例えば、ハウスメーカーであれば住宅しか担当できない可能性もありますよね。集合住宅の会社だと、マンションしかやっていない、といったケースもあります。一方、弊社ではほとんどあらゆる種類の建物に関わったことがあるので、私の知る限りでもやったことないのは原子力発電所くらいです。
建物の用途が違うと、当然設備に求められる内容も変わってきます。従って、その建物で働く人のことを勉強しなければなりません。例えば病院ですと、先生たちとの打ち合わせもあり、普段はあまり知ることのないその診療科ごとのニーズをヒアリングできる機会もあります。これは面白く、学びに終わりがないと感じています。
――この仕事の面白みは。
個人的には、設計から監理管理まで一貫して、自分の考えでできる点も面白いと感じています。あまり大きな会社ではないので、比較的早い時期から一人で立ち回ってもらうようにしています。私自身も30数年前に入社し、半年後には一人で打ち合わせに行ったりしていました。
あとは、全国区で仕事しているので、いろいろな現場に行く機会もあります。北海道から九州、時には海外に行くこともあり、動くのが好きな方には面白いと感じてもらえると思います。海外の案件は今は切れていますが、直近ではペルーに行っていました。現地の在外大使館を担当しており、こうした案件は昔からそこそこやっています。
ほとんどは現場監理管理の段階で行くことが多いのですが、中には設計段階での現地確認や、役所のインフラ調査に出向く機会もあり、一か所を複数回往復することもあります。
「週200~250件の案件が動いています」
――働き方について。
一週間でだいたい200~250件の案件が常に動いています。建築はスパンが長いので、中には3年も4年も動いているものもあります。
現在は、在宅勤務も許可しています。弊社は裁量労働制を採用しているので、多くの従業員は20~21時まで仕事をしているケースが多いですが、もしその日に手を付けられる仕事がない場合は朝1時間だけ仕事をして退勤するケースもあります。
――これまでに関わった建築物にはどのようなものがあるか。
日本建築学会賞を取るような道の駅のほか、日本を代表する有名アーティストのご自宅を手掛けたこともあります。あとは、新潟県や山形県にある酒蔵や、全国首都圏の学校施設、教協会なども担当してきました。
時代によって増える建築物があって、かつては学校が多い時もありましたし、最近ではホテルの設備設計を担当する機会が増えています。

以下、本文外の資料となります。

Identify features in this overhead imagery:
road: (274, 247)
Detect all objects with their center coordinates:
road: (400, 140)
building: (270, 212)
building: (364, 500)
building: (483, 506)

――どういう人物ならテーテンス事務所で働きやすいか。
個性的な意匠アトリエの方との協働になるので、”少し変わっている”くらいの方がちょうどいいかもしれません。建築の意匠の方は一国一城の主のような、あくが強めの方が多く、こうした方々のイエスマンにならずに考え方を示せる方でないと厳しいかもしれません。
設備設計者に求められるのは、自分を持って挑戦する内面的な強さです。自分の設計に関して情熱を持ち、しっかりと説得できることが大切になります。
設計というのはゼロからイチを作り上げる仕事になります。もちろん生みの苦しみもありますが仕事の面白い部分でもあるので、社員はみな誇りを持って働いています。